[whatwg] HTML-to-plaintext conversion (innerText and Selection.toString())

Glenn Maynard glenn at zewt.org
Wed Feb 2 17:16:49 PST 2011

On Wed, Feb 2, 2011 at 5:30 PM, Boris Zbarsky <bzbarsky at mit.edu> wrote:

> I should note that it's not clear to me how much we want to standardize
> what browsers actually copy when the user copies.  This seems like something
> that users may want to configure and where we want to let browsers
> experiment with heuristics and such; I have a really hard time believing
> that the current browser behavior here is the best we can do.

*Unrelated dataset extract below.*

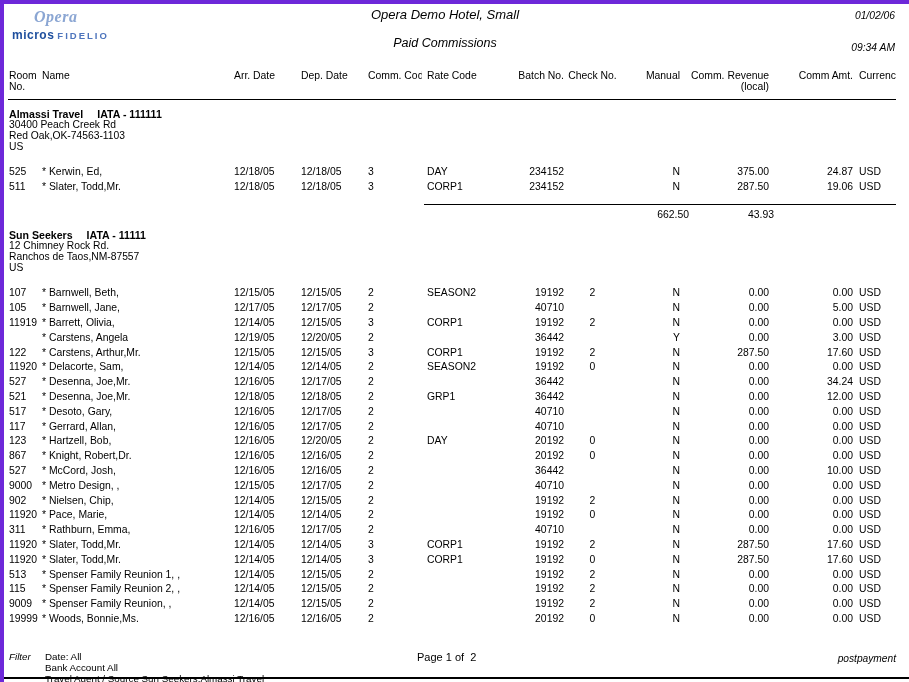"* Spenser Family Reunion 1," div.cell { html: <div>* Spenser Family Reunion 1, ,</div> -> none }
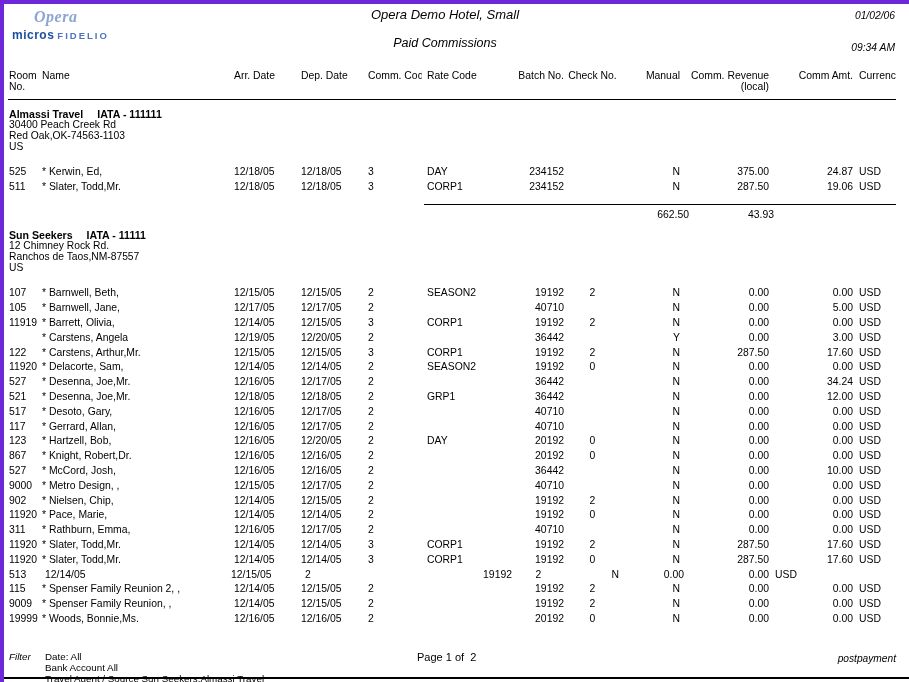"Date: All" div { order: before "Bank Account All" -> after "Bank Account All" }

Given how often I've had poor results from copying (hidden blocks being
included, copying image alts, sprinkling newlines in strange places, and so
on), this seems important--browsers should be free to improve on copying
without violating the spec.

That leaves the question of whether Selection.toString should produce the
> same string as the user copying and pasting would, of course. Perhaps it
> shouldn't.  I'm not sure we'd want to make what toString produce depend on
> new CSS layout modes, for example, since that could break scripts... but the
> user-facing copied text might want to depend on those.

I'd intuitively expect toString to give the same results that the user would
get if he did a copy.  If the two differ, there should be a separate method
to do just  that, including any browser-specific heuristics and so on.  That
way, scripts can get the best possible text representation available, rather
than the most precisely-defined one, when that's what they want.

Glenn Maynard